17/02/2026
A little inspiration, especially with Beat the Couch coming up!!
https://www.facebook.com/share/1B3X5EzH8A/?mibextid=wwXIfr
Beat the couch info: https://www.waterfrontwellness.bm/beat-the-couch
On a Saturday morning in July 2025, Anna Rutherford stood at the foot of Bamburgh Castle on the Northumberland coast and looked toward Scotland. Somewhere 100 miles to the north, Edinburgh Castle was waiting.
So were 600 other runners.
By Sunday morning, not a single one of them would be close.
Rutherford — a 43-year-old lawyer, mother of three, and self-described perimenopausal woman on HRT — set off at 7:00 AM and ran. She ran along the east coast through Berwickshire, across the rolling Borders, and through East Lothian. Around the halfway mark, she overtook the man leading the race. He fell behind. Everyone fell behind.
She spent the final 50 miles completely alone.
Running through the night, she stopped only briefly at checkpoints every 10 miles, where she mixed stock powder with water and ate pretzels — the same fuel strategy she'd used in 2021 when she shattered the women's record on the 212-mile Southern Upland Way. At one point, she came across a man lying flat on his back on a golf course near the town of Gullane. She stopped to check if he was okay. He told her he was just looking at the stars. She cracked on.
She missed one aid station entirely — the one where her young son had left a note of encouragement and some hydration gels she'd stashed earlier. She never saw it. She kept running anyway.
As she neared Edinburgh and the last 17 miles stretched ahead, she put on a playlist her children had made for her — a mix of Disney songs and country music. And when she hit the Royal Mile, the ancient cobblestoned road that climbs toward Edinburgh Castle, she started singing Dolly Parton's "9 to 5" out loud.
The Saturday night crowds on the Royal Mile started singing along with her.
Anna Rutherford crossed the finish line at the Ross Bandstand in Princes Street Gardens at 12:23 AM Sunday — 17 hours, 23 minutes, and 11 seconds after she had started. She collected her medal quietly, because the gardens required silence at that hour. Then her parents drove her home to Peebles.
She was in bed, asleep, before second-place finisher Danny Castro arrived — more than two hours later. The next fastest woman wouldn't cross for another five hours.

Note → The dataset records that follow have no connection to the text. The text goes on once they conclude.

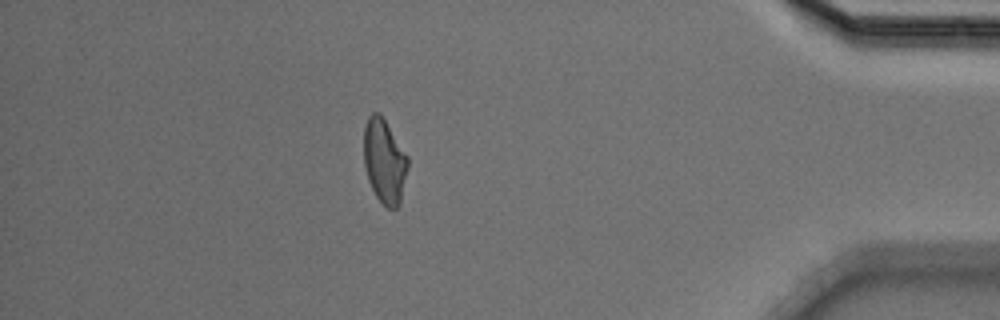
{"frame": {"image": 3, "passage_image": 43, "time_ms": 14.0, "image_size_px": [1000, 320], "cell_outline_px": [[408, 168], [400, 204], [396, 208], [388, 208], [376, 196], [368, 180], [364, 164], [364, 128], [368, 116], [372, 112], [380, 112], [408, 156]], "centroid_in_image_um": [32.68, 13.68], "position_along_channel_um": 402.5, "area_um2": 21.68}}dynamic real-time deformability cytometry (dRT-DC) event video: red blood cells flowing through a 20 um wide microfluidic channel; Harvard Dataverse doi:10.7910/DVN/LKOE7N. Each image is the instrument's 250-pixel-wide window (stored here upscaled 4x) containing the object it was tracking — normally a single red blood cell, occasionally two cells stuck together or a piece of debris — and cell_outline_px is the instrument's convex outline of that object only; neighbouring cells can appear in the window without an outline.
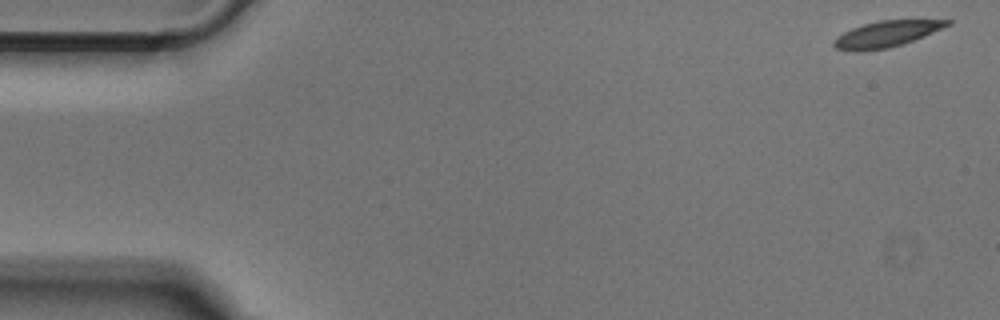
{"species": "Egyptian fruit bat (a non-hibernating species)", "species_latin": "Rousettus aegyptiacus", "temperature_condition": "cold", "stored_images_in_passage": 51, "camera_frame_rate_fps": 3000, "um_per_image_px": 0.085, "animal": {"sex": "male"}, "frame": {"image": 1, "passage_image": 1, "time_ms": 0.0, "image_size_px": [1000, 320], "cell_outline_px": [[952, 24], [924, 36], [888, 48], [860, 52], [852, 52], [836, 48], [832, 44], [832, 40], [836, 36], [852, 28], [864, 24], [880, 20], [952, 20]], "centroid_in_image_um": [75.29, 2.9], "position_along_channel_um": 9.7, "area_um2": 17.22}}
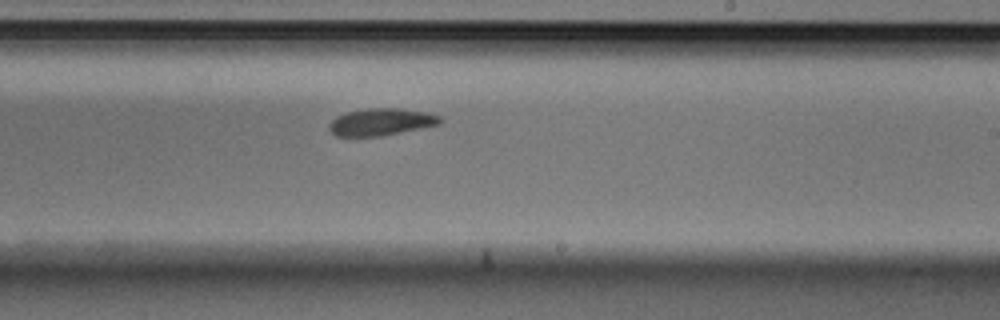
{"frame": {"image": 2, "passage_image": 30, "time_ms": 9.667, "image_size_px": [1000, 320], "cell_outline_px": [[444, 120], [440, 124], [380, 136], [336, 136], [328, 128], [332, 120], [336, 116], [348, 112], [368, 108], [400, 108], [428, 112], [440, 116]], "centroid_in_image_um": [32.42, 10.35], "position_along_channel_um": 256.6, "area_um2": 17.46}}
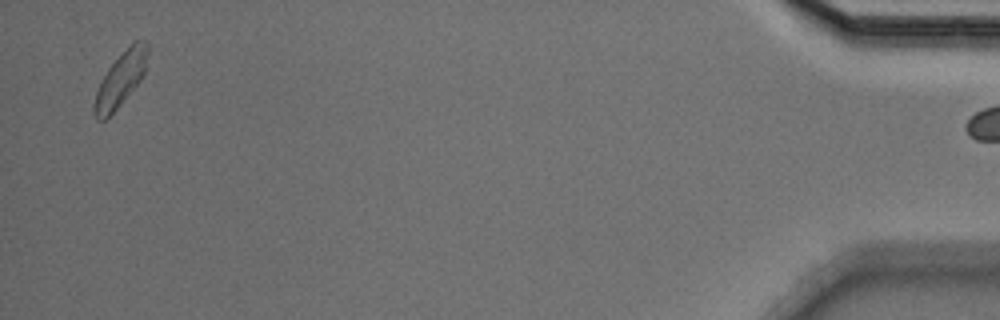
{"frame": {"image": 3, "passage_image": 50, "time_ms": 16.333, "image_size_px": [1000, 320], "cell_outline_px": [[148, 52], [144, 72], [140, 80], [116, 108], [104, 120], [96, 120], [92, 112], [92, 108], [96, 92], [108, 68], [132, 40], [148, 40]], "centroid_in_image_um": [10.25, 6.69], "position_along_channel_um": 425.0, "area_um2": 16.65}}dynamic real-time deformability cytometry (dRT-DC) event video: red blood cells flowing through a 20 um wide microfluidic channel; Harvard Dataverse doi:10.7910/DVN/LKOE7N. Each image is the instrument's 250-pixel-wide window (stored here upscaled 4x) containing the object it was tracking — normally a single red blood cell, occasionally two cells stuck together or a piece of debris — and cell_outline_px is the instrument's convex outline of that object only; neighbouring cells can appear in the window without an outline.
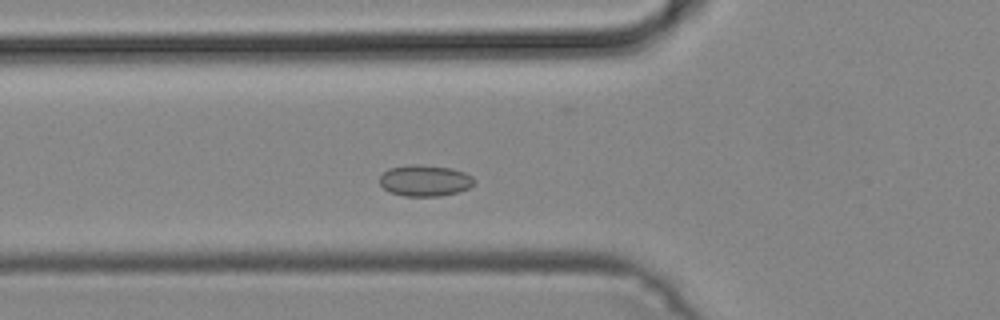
{"species": "common noctule bat (a hibernating species)", "species_latin": "Nyctalus noctula", "temperature_condition": "cold", "stored_images_in_passage": 44, "camera_frame_rate_fps": 3000, "um_per_image_px": 0.085, "animal": {"sex": "male", "body_mass_g": 19.2, "forearm_length_mm": 51.8}, "frame": {"image": 1, "passage_image": 12, "time_ms": 3.667, "image_size_px": [1000, 320], "cell_outline_px": [[476, 180], [468, 188], [456, 192], [440, 196], [404, 196], [392, 192], [384, 188], [380, 184], [380, 176], [388, 168], [412, 164], [416, 164], [452, 168], [464, 172], [472, 176]], "centroid_in_image_um": [36.11, 15.34], "position_along_channel_um": 89.7, "area_um2": 17.11}}
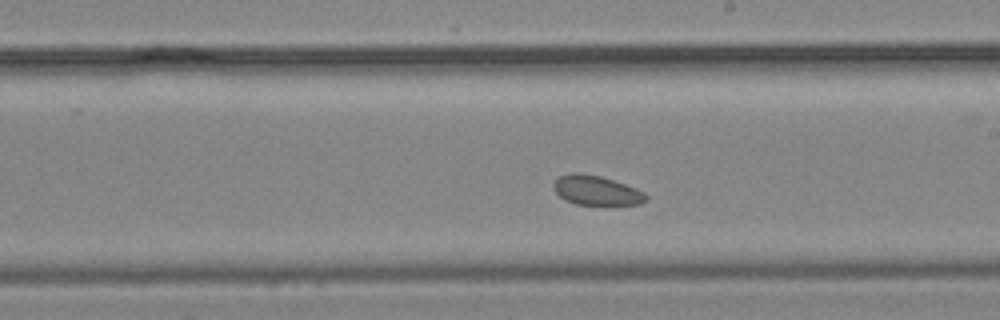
{"frame": {"image": 2, "passage_image": 23, "time_ms": 7.333, "image_size_px": [1000, 320], "cell_outline_px": [[648, 200], [640, 204], [576, 204], [564, 200], [556, 192], [552, 184], [560, 176], [572, 172], [576, 172], [600, 176], [636, 188], [644, 192], [648, 196]], "centroid_in_image_um": [50.69, 16.18], "position_along_channel_um": 238.3, "area_um2": 15.72}}
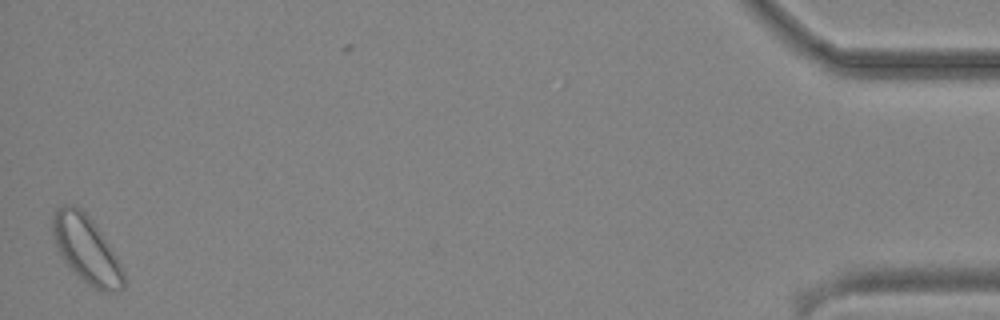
{"frame": {"image": 3, "passage_image": 44, "time_ms": 14.333, "image_size_px": [1000, 320], "cell_outline_px": [[124, 288], [116, 292], [100, 292], [88, 284], [64, 260], [56, 244], [52, 232], [52, 216], [56, 208], [64, 204], [72, 204], [80, 208], [88, 216], [120, 264], [124, 272]], "centroid_in_image_um": [7.33, 21.2], "position_along_channel_um": 427.9, "area_um2": 26.88}}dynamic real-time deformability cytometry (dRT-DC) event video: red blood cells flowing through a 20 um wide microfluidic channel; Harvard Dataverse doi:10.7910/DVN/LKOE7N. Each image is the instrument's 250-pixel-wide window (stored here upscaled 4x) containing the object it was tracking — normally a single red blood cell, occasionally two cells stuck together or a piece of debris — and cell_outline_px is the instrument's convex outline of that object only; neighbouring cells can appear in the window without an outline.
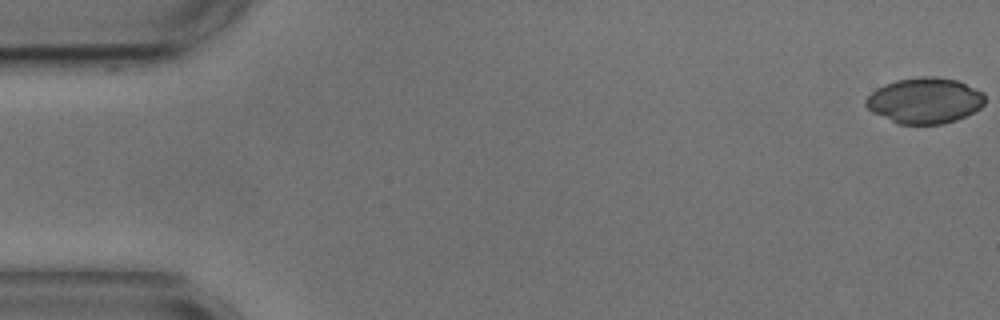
{"species": "common noctule bat (a hibernating species)", "species_latin": "Nyctalus noctula", "temperature_condition": "cold", "stored_images_in_passage": 38, "camera_frame_rate_fps": 3000, "um_per_image_px": 0.085, "animal": {"sex": "male", "body_mass_g": 17.9, "forearm_length_mm": 54.2}, "frame": {"image": 1, "passage_image": 1, "time_ms": 0.0, "image_size_px": [1000, 320], "cell_outline_px": [[984, 104], [980, 108], [956, 120], [944, 124], [900, 124], [872, 112], [864, 104], [864, 100], [876, 88], [884, 84], [896, 80], [920, 76], [936, 76], [956, 80], [984, 92]], "centroid_in_image_um": [78.59, 8.54], "position_along_channel_um": 6.4, "area_um2": 31.73}}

After the race, Rutherford praised the organizers, Rat Race Adventures, for something most races overlook. She had started her period the day before the race and was wearing light-coloured leggings. At every single checkpoint, the organizers had provided private toilets and period products for women runners. "I think it just shows women do these things too," she said. "Women are not just little men."
She also spoke openly about the realities of being a 43-year-old woman pushing her body to its limits. She is perimenopausal. She takes HRT. During training, she was running 120 miles a week — so much that she ended up in hospital with headaches and fainting spells. None of it stopped her.
When asked what got her through the lowest points, she cited ultra-running legend Jasmine Paris, the first woman to complete the Barkley Marathons. "Someone like Jasmine Paris, her saying 'just watch me' before she did the Barkley Marathons," Rutherford said. "I found that very humbling."
There's one more detail worth knowing. When Anna's parents met her at the finish line in Princes Street Gardens just after midnight, her father had some news:
"Sorry Anna, we couldn't park anywhere else, so the car's about a mile away."
After 100 miles, she walked one more.